ACTIVITIES -
[A] According to the article on the first plastic heart, in what year was a plastic heart first implanted in a human being?
[B] Rewrite everything in the article on the first plastic heart from "Plastic heart beats" down to "a human heart.", swapping "three days" for "72 hours".

TEXT SEGMENT -
Plastic heart beats for three days, kicks off revolution

Artificial Heart

The first plastic heart was the predecessor to this Jarvick-7 artificial heart pump. Image: Wikimedia Commons

The Smithsonian Institution has millions of items in its vaults that many never get to see. On Monday, in honor of Valentine’s Day, the Smithsonian released a picture of the first plastic heart. This artificial heart beat for three days before being replaced by a human heart.

History of the plastic heart that beat for three days

The first plastic heart ever to be implanted in a human being was installed in 1969. The plastic heart was developed by Dr. Domingo Liotta and implanted by Dr. Denton A. Cooley. Dr. Cooley commandeered the plastic heart from Dr. Liotta’s lab and implanted it without approval. The patient’s plastic heart beat for three days before a human transplant heart was found. Despite the human heart, the patient died, but the plastic heart kicked off a plastic heart revolution. The plastic heart itself is in the Smithsonian Institution, which released a picture of it to celebrate St. Valentine’s Day.

Development of plastic heart transplants

Though the first “plastic” heart was implanted in 1969, it was not until 2004 that the FDA approved a plastic heart implant. The Jarvick-7 was the first viable plastic heart transplant that beat for a long period of time, and it was developed in 1982. The plastic heart that was approved in 2004 is used as a temporary replacement until a human heart can be found for transplant. In 2006, the FDA approved a permanent plastic heart transplant, the AbioCor Implantable Replacement Heart. Currently, plastic hearts can only be supported with 13-pound devices carried in a backpack and costs $18,000 a year to maintain.

Is a self-contained plastic heart possible?

The dream of a plastic heart that started in 1969 has still not come to full fruition. Though plastic hearts that keep a person alive are now available, they require maintenance and heavy equipment to be kept very close. There are researchers working on an entirely self-contained artificial heart, but with more than 30 years between the first plastic heart beating for three days and a 13-pound-backpack-supported heart, it may decades before something more self-contained is possible.

EXCERPTED RECORDS -
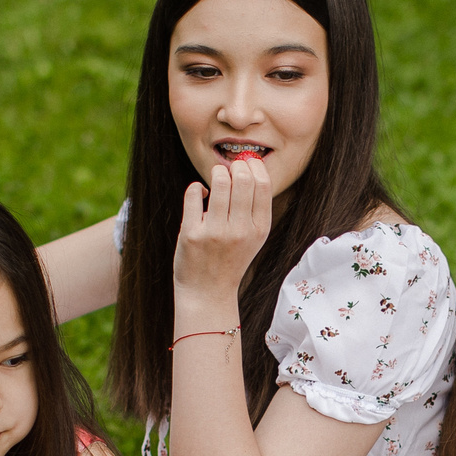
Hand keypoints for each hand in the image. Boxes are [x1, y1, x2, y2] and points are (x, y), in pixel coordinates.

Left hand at [173, 157, 270, 311]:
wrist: (208, 292)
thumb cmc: (229, 259)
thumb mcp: (253, 237)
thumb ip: (254, 207)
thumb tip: (247, 166)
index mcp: (259, 229)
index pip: (263, 184)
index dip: (253, 165)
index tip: (245, 163)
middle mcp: (240, 230)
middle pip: (243, 179)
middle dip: (235, 166)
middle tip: (228, 169)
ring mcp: (216, 232)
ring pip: (219, 182)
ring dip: (216, 172)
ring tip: (215, 177)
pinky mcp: (192, 234)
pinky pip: (194, 194)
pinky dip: (197, 187)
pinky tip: (200, 194)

RESULTS OF THE TASKS -
[A] 1969

[B]
Plastic heart beats for 72 hours, kicks off revolution

Artificial Heart

The first plastic heart was the predecessor to this Jarvick-7 artificial heart pump. Image: Wikimedia Commons

The Smithsonian Institution has millions of items in its vaults that many never get to see. On Monday, in honor of Valentine’s Day, the Smithsonian released a picture of the first plastic heart. This artificial heart beat for 72 hours before being replaced by a human heart.